(Records drawn from a dataset)
= Beginning of Section =
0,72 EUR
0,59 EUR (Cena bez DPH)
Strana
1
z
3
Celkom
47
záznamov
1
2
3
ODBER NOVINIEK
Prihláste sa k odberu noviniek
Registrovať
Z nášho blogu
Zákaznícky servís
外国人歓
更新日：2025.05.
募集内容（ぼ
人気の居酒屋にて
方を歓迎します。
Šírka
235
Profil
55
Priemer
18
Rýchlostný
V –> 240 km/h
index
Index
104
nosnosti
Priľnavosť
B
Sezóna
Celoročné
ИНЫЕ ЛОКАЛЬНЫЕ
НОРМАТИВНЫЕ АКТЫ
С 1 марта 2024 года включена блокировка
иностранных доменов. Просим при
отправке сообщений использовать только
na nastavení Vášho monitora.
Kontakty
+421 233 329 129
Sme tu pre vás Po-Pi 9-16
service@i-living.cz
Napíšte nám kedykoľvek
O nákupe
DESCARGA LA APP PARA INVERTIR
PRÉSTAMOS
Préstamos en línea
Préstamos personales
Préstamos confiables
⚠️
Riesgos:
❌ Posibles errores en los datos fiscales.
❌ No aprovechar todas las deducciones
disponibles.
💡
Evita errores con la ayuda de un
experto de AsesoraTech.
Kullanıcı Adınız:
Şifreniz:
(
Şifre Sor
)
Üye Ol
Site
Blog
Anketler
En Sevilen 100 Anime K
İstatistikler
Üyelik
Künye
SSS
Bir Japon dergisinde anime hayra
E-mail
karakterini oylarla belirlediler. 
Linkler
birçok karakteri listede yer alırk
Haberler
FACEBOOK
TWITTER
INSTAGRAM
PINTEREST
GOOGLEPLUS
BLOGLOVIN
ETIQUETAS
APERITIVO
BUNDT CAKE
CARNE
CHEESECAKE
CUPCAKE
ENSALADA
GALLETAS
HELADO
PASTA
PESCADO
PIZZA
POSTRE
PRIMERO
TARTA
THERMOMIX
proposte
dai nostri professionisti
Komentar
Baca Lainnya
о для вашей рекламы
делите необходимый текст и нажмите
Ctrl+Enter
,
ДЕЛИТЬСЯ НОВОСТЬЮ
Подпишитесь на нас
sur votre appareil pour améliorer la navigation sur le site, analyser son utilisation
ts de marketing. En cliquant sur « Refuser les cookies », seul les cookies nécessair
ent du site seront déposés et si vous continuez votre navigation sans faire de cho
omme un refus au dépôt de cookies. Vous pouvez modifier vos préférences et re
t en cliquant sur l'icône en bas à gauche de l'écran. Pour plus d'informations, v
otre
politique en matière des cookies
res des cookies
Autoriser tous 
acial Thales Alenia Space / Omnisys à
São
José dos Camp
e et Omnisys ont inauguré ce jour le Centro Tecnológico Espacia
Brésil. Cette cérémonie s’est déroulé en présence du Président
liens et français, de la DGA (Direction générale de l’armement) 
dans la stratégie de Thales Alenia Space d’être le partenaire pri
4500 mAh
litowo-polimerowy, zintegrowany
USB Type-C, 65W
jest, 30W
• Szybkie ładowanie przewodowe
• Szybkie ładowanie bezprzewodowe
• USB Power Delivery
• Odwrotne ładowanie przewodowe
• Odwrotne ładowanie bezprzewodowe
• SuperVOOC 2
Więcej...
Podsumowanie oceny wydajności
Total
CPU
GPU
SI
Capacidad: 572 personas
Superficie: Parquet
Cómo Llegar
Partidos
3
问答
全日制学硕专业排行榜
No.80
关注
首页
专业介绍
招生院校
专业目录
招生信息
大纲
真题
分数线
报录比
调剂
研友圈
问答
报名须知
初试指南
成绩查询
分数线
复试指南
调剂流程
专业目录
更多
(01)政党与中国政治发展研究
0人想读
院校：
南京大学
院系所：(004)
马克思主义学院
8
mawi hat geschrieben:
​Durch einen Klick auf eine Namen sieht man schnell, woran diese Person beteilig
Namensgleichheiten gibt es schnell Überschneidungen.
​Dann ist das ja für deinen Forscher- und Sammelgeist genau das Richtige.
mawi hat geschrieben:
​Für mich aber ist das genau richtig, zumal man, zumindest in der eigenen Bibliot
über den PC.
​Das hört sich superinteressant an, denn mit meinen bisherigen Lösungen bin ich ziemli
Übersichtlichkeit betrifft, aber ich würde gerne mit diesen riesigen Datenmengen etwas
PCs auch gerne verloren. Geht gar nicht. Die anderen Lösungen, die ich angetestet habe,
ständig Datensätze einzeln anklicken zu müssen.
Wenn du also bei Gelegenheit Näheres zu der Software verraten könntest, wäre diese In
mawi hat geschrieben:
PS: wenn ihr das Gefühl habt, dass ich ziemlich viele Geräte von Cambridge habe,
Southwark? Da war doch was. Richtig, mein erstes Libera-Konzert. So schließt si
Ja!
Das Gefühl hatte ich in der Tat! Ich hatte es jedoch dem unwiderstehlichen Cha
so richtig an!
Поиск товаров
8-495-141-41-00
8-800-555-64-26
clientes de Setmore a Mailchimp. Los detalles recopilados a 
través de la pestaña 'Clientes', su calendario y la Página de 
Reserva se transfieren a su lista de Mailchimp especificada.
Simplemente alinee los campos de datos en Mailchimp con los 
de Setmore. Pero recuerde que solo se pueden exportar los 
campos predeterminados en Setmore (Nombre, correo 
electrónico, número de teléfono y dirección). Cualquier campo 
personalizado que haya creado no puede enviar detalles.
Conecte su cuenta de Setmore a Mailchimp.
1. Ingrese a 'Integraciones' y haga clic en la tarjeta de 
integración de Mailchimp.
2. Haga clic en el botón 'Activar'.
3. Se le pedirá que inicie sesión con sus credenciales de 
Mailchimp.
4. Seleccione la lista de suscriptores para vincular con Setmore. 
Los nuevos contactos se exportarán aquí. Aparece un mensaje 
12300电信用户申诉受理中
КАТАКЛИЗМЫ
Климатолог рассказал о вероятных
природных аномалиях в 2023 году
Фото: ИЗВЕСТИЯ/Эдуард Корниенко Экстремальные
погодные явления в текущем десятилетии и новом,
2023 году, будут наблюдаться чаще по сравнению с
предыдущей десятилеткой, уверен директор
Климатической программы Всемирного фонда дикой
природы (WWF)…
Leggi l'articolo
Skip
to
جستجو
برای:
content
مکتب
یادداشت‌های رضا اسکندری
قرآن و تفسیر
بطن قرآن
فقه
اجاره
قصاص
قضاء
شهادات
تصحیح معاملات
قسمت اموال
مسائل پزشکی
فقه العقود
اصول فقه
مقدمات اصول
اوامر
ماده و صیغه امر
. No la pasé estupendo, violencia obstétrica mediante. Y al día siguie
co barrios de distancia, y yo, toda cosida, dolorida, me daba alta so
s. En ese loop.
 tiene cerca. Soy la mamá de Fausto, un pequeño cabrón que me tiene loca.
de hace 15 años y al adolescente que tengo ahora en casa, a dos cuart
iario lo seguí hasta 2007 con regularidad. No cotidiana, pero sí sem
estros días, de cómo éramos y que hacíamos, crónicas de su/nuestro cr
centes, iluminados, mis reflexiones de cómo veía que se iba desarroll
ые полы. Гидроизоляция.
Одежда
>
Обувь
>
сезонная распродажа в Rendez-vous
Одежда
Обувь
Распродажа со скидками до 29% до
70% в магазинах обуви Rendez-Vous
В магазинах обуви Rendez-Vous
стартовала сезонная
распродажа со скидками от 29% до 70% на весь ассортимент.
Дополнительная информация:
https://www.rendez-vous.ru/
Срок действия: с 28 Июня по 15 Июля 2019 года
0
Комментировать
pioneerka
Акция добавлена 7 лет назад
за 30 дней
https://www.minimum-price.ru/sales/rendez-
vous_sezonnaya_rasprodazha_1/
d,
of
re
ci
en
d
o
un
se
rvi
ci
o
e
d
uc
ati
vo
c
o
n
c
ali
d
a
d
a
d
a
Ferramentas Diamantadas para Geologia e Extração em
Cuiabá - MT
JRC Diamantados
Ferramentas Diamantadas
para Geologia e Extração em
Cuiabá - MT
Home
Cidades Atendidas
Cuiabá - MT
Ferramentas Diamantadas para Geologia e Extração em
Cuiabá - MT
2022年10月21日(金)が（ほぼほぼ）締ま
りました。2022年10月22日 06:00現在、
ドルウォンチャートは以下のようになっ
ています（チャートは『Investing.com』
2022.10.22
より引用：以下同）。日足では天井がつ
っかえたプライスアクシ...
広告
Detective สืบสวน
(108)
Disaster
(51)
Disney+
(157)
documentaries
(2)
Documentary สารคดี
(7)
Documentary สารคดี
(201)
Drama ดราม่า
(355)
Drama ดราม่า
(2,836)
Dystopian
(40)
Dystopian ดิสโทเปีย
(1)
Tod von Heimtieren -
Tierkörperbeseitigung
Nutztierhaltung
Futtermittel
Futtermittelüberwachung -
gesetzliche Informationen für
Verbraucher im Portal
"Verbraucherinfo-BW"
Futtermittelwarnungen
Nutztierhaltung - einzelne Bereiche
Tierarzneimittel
= End of Section =
*Task brief:* Print exactly the lines above, between the one holding "Климатической программы Всемирного" and the one holding "っかえたプライスアクシ...", inclusive, and nothing besides.

*Your solution:*
Климатической программы Всемирного фонда дикой
природы (WWF)…
Leggi l'articolo
Skip
to
جستجو
برای:
content
مکتب
یادداشت‌های رضا اسکندری
قرآن و تفسیر
بطن قرآن
فقه
اجاره
قصاص
قضاء
شهادات
تصحیح معاملات
قسمت اموال
مسائل پزشکی
فقه العقود
اصول فقه
مقدمات اصول
اوامر
ماده و صیغه امر
. No la pasé estupendo, violencia obstétrica mediante. Y al día siguie
co barrios de distancia, y yo, toda cosida, dolorida, me daba alta so
s. En ese loop.
 tiene cerca. Soy la mamá de Fausto, un pequeño cabrón que me tiene loca.
de hace 15 años y al adolescente que tengo ahora en casa, a dos cuart
iario lo seguí hasta 2007 con regularidad. No cotidiana, pero sí sem
estros días, de cómo éramos y que hacíamos, crónicas de su/nuestro cr
centes, iluminados, mis reflexiones de cómo veía que se iba desarroll
ые полы. Гидроизоляция.
Одежда
>
Обувь
>
сезонная распродажа в Rendez-vous
Одежда
Обувь
Распродажа со скидками до 29% до
70% в магазинах обуви Rendez-Vous
В магазинах обуви Rendez-Vous
стартовала сезонная
распродажа со скидками от 29% до 70% на весь ассортимент.
Дополнительная информация:
https://www.rendez-vous.ru/
Срок действия: с 28 Июня по 15 Июля 2019 года
0
Комментировать
pioneerka
Акция добавлена 7 лет назад
за 30 дней
https://www.minimum-price.ru/sales/rendez-
vous_sezonnaya_rasprodazha_1/
d,
of
re
ci
en
d
o
un
se
rvi
ci
o
e
d
uc
ati
vo
c
o
n
c
ali
d
a
d
a
d
a
Ferramentas Diamantadas para Geologia e Extração em
Cuiabá - MT
JRC Diamantados
Ferramentas Diamantadas
para Geologia e Extração em
Cuiabá - MT
Home
Cidades Atendidas
Cuiabá - MT
Ferramentas Diamantadas para Geologia e Extração em
Cuiabá - MT
2022年10月21日(金)が（ほぼほぼ）締ま
りました。2022年10月22日 06:00現在、
ドルウォンチャートは以下のようになっ
ています（チャートは『Investing.com』
2022.10.22
より引用：以下同）。日足では天井がつ
っかえたプライスアクシ...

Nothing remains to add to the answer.